En l’occurrence, force est de constater que la personnalité et le style de Péter Márki-Zay avaient de quoi interroger. Incontestablement, ce qu’il dégageait n’avait rien de hongrois. Un style américain magyarisé ou hongrois américanisé ? Difficile de qualifier ce style, tant il est inconsistant. Les forces gouvernementales n’ont en tout cas même pas eu à s’intéresser particulièrement au passé nord-américain du candidat ou encore à celui de son conseil en communication et professionnel du marketing commercial Ákos Gurzó, qui a lui aussi passé de nombreuses années aux États-Unis. Elles se sont contentées de le laisser parler, tant le style du candidat d’opposition ne correspondait en rien au style hongrois et à cette âme nationale évoquée plus haut. Tout sonnait faux dans la bouche de Péter Márki-Zay, et les Hongrois n’ont pas mis longtemps à s’en apercevoir.
Comme évoqué au paragraphe précédent, le style hongrois négatif que peut charrier un dirigeant politique n’est pas nécessairement un repoussoir. Le plus important étant que ce style soit hongrois et que les électeurs soient en mesure de s’y identifier, aussi désagréable que cela puisse leur être. Péter Márki-Zay n’aura charrié que du négatif, et qui plus est du négatif au style non-hongrois. L’observer au contact d’électeurs provinciaux en disposant de solides connaissances sur le peuple hongrois suffisait à s’en convaincre.
Par ailleurs, il est difficilement possible de ne pas penser du candidat de l’opposition qu’il est autre chose qu’un simple amateur en politique. Sa campagne aura été une succession de fautes lourdes que même les débutants en politique n’auraient pas commises.
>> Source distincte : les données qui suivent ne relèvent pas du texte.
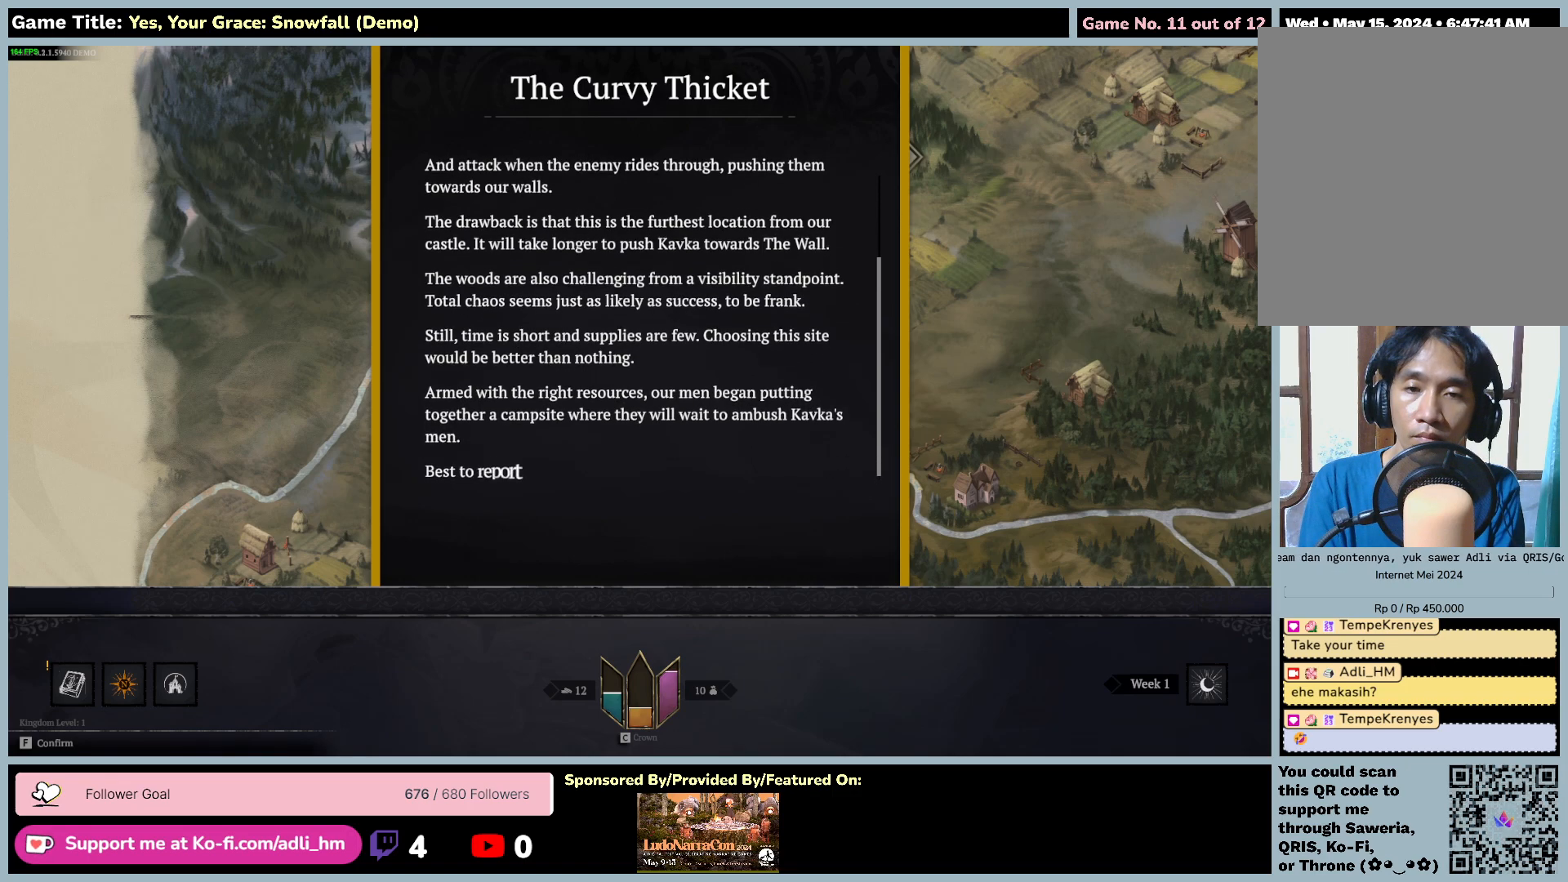
{"keys": [], "mouse": [], "events": []}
En campagne électorale, les règles de base sont les suivantes : ne jamais tourner seul en direct sur les réseaux sociaux devant une caméra sans préparer ses propos, ne jamais se renier, ne jamais expliquer que ce que l’on a dit un jour n’est pas ce que l’on voulait dire, ne jamais dire que l’on est sur certains points d’accord avec son adversaire, ne jamais demander pardon, ne jamais insulter les électeurs (quels qu’ils soient), ne jamais donner trop d’importance à son adversaire en citant son nom à chaque fin de phrase, ne jamais dire qu’il existe des traîtres dans son propre camp, ne jamais sous-estimer son adversaire, etc. Si Péter Márki-Zay avait voulu faire exprès de commettre toutes ces fautes, il n’aurait pas mieux fait que ce qu’il a produit tout au long de la campagne.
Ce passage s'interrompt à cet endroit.